Spatial grounding lines:
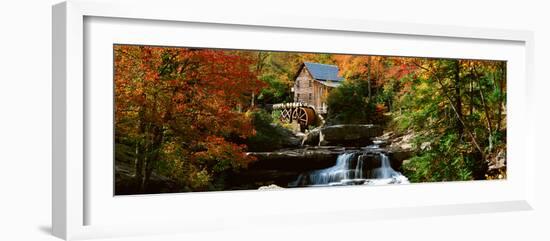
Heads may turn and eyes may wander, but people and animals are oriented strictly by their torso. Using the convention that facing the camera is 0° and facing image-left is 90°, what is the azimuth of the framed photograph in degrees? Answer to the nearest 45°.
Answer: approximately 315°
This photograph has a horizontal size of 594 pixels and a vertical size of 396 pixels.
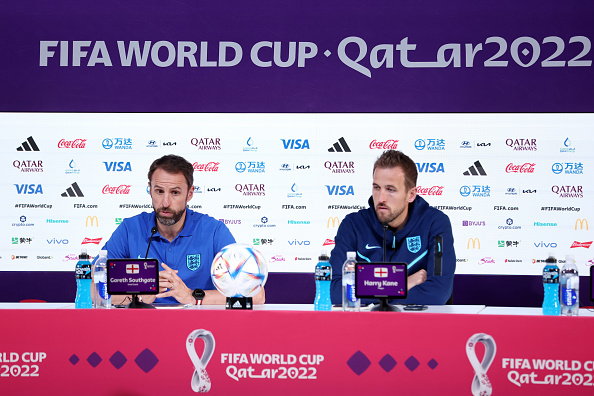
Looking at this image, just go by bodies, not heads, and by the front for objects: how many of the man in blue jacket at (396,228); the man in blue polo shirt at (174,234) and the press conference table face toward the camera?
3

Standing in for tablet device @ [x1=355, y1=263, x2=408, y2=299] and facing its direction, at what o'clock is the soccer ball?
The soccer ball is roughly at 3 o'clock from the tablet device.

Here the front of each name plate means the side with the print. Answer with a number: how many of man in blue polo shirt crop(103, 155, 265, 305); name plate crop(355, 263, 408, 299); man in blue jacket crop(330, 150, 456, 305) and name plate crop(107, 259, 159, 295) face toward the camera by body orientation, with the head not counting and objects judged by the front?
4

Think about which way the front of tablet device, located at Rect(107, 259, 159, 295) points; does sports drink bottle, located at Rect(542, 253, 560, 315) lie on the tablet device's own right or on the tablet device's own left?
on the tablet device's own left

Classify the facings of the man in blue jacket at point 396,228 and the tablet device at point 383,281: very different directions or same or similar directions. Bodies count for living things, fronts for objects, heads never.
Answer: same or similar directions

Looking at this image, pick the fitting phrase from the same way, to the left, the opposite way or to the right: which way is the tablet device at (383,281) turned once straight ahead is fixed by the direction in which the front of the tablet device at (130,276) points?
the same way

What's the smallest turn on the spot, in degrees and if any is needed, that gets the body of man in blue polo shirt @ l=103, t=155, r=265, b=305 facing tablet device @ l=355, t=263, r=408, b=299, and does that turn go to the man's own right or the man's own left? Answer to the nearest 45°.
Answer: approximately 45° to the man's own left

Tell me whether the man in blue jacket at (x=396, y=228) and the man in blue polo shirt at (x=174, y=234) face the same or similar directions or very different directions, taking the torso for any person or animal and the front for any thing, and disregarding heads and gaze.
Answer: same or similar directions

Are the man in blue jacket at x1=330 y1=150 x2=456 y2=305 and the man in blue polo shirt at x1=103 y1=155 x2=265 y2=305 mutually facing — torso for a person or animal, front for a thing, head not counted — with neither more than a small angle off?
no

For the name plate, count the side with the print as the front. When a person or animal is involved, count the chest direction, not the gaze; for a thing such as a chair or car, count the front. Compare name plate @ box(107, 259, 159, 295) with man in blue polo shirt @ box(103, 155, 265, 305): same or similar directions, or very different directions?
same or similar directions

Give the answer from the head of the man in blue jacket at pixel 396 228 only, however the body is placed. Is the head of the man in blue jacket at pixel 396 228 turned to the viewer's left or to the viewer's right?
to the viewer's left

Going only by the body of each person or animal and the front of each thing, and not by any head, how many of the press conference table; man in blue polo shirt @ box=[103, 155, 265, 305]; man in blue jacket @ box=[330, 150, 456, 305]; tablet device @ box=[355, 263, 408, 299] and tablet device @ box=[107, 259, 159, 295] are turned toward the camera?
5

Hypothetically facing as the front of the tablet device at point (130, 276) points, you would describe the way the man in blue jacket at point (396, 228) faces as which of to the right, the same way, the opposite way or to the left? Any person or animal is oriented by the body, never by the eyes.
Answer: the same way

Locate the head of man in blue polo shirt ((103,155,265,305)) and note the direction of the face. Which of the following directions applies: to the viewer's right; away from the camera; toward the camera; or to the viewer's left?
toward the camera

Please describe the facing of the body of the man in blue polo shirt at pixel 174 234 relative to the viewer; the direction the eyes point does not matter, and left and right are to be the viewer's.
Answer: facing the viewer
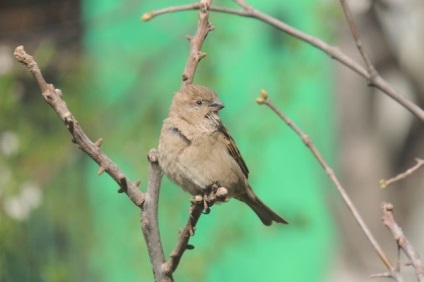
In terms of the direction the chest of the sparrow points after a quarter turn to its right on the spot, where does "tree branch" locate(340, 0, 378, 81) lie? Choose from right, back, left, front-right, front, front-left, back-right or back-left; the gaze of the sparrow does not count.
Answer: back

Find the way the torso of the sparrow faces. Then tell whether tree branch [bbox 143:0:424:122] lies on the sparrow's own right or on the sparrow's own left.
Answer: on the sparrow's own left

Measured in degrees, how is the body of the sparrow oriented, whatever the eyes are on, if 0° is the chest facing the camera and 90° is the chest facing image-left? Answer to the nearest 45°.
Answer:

**WORK ORDER**
Copy out word for word the lines from the one containing "Find the way" through the final line above, inclusive.

**FINISHED TASK**
Find the way the torso of the sparrow faces. Then tell whether tree branch [bbox 143:0:424:122] lies on the sparrow's own right or on the sparrow's own left.
Answer: on the sparrow's own left

Measured in degrees, how is the body of the sparrow oriented, whatever the eyes are on, if 0° is the chest facing the camera and 90° is the chest facing image-left? Answer to the nearest 45°.
Answer:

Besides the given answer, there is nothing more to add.